Osvaldo, one of the two main protagonists of Demolition by Argentine director Marcelo Mangone, works for a demolition company. His current assignment is to tear down an empty old factory to make room for a supermarket. But Alberto, who has worked there for forty years, still has visions of getting it started up again. In fact that’s what he thinks Osvaldo is there for.
In The Wind by Eduardo Mignogna of Argentina, an elderly cattleman who has never left his small town in Patagonia, comes to Buenos Aires to tell his granddaughter that her mother has died. He also bears a secret that will have a profound effect on her life.
Canoa by Mexican director Felipe Cazals (who is on the jury of this year’s Festival) is based on a true story. In 1968, five friends from Puebla venture to the nearby small town of San Miguel Canoa, where the government and a corrupt priest have whipped up an illiterate indigenous population into an anti-Communist frenzy. Thinking the strangers are outside agitators, the locals attack.
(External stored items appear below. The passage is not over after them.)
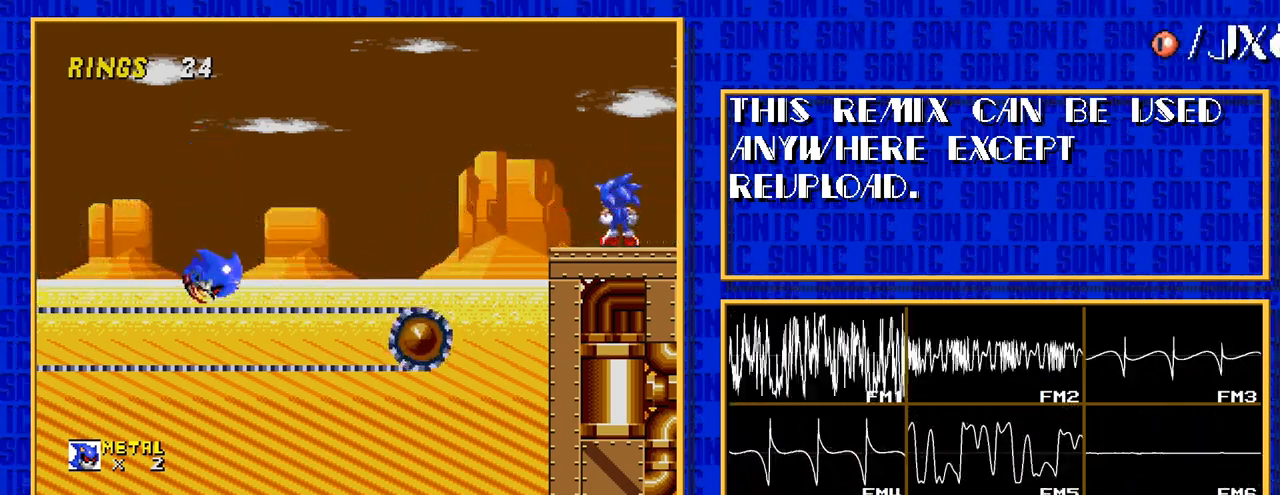
{"buttons": [], "events": []}
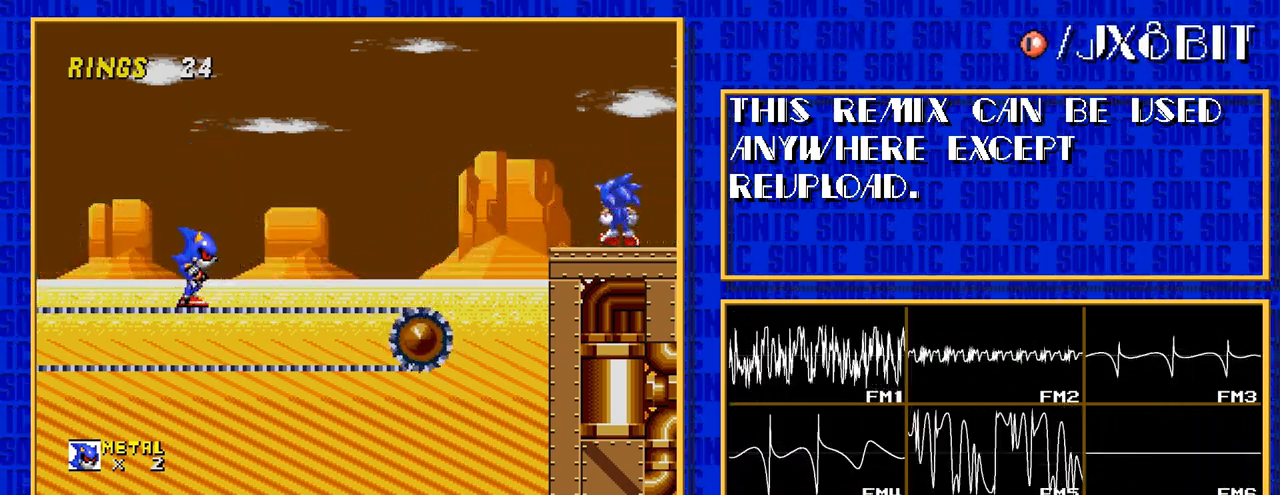
{"buttons": ["DPAD_RIGHT"], "events": [[83, "C", "down"], [450, "C", "up"], [450, "DPAD_RIGHT", "down"]]}
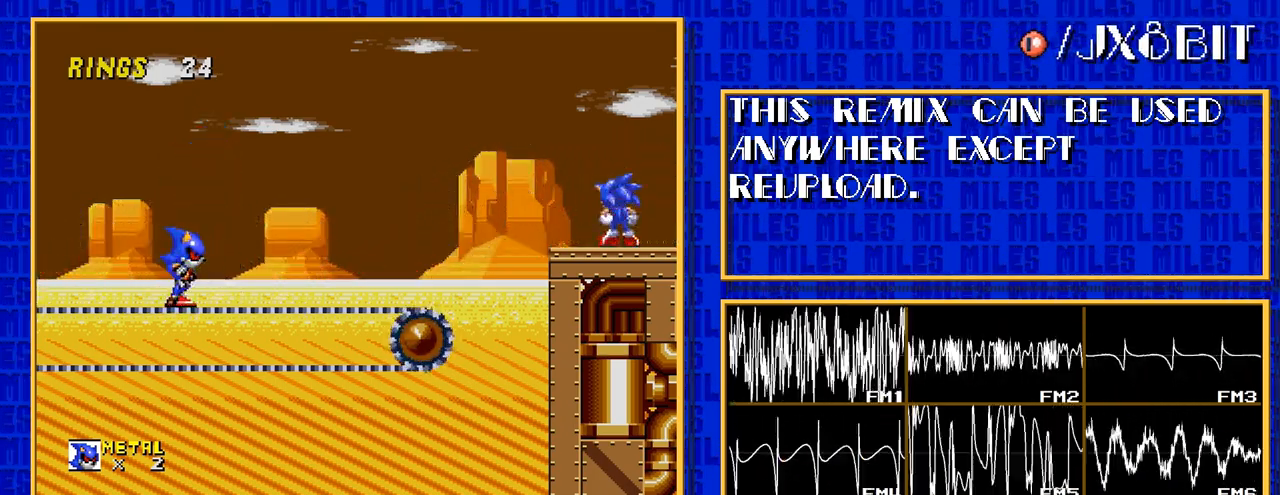
{"buttons": ["DPAD_RIGHT"], "events": []}
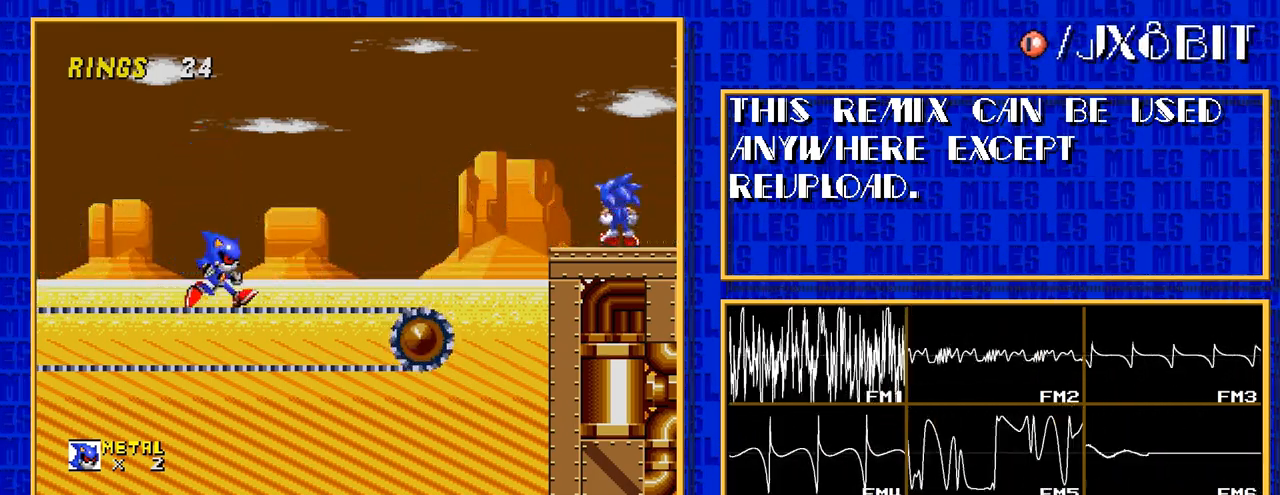
{"buttons": [], "events": [[350, "DPAD_RIGHT", "up"]]}
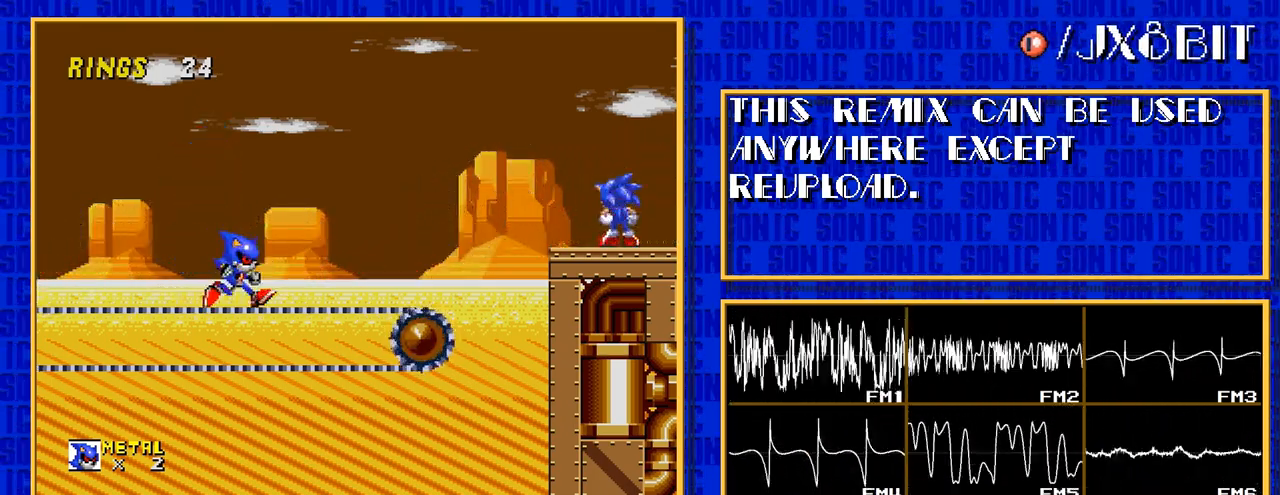
{"buttons": [], "events": []}
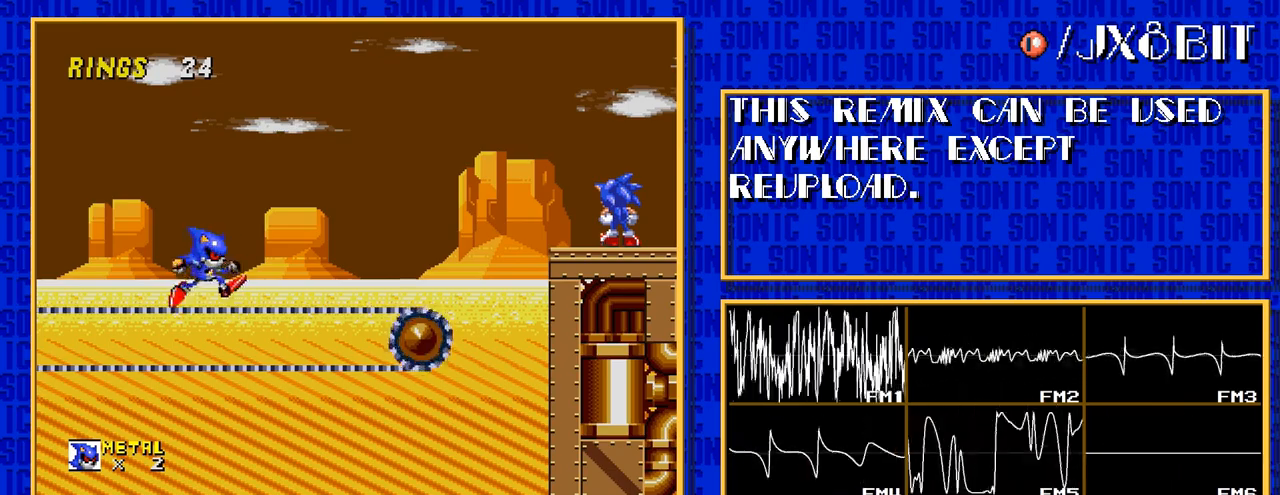
{"buttons": ["DPAD_RIGHT"], "events": [[33, "DPAD_RIGHT", "down"]]}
In Antarctic Journal directed by Yim Phil‑sung, a six-man Korean expedition attempts to reach the remotest point in the Antarctic, unaided and by foot. The men find a journal written by a British explorer 80 years earlier. Now the events its describes begin to happen to the current explorers.
Yu Ran, the heroine of Before Born by Chinese director Zhang Ming, goes to the local hospital to confirm her pregnancy. Unmarried, she doesn’t know whether to keep the baby. In China thirty years earlier, this would have been a great personal tragedy. Now it has become a matter for the mother to decide. Yu Ran decides to consult with its prospective father first.
In Colour Blossoms by Yang Man‑shih Yonfan (noted for his 2001 feature, Peony Pavilion), Meili, a beautiful Hong Kong real estate agent has two strange encounters in the same day: voluptuous Madam Umeki, a mysterious Japanese high society lady who, after buying an apartment from Meili, appoints her to lease an empty art deco mansion on her behalf, and a macho, uniformed policeman who seems to have materialized from her secret dreams.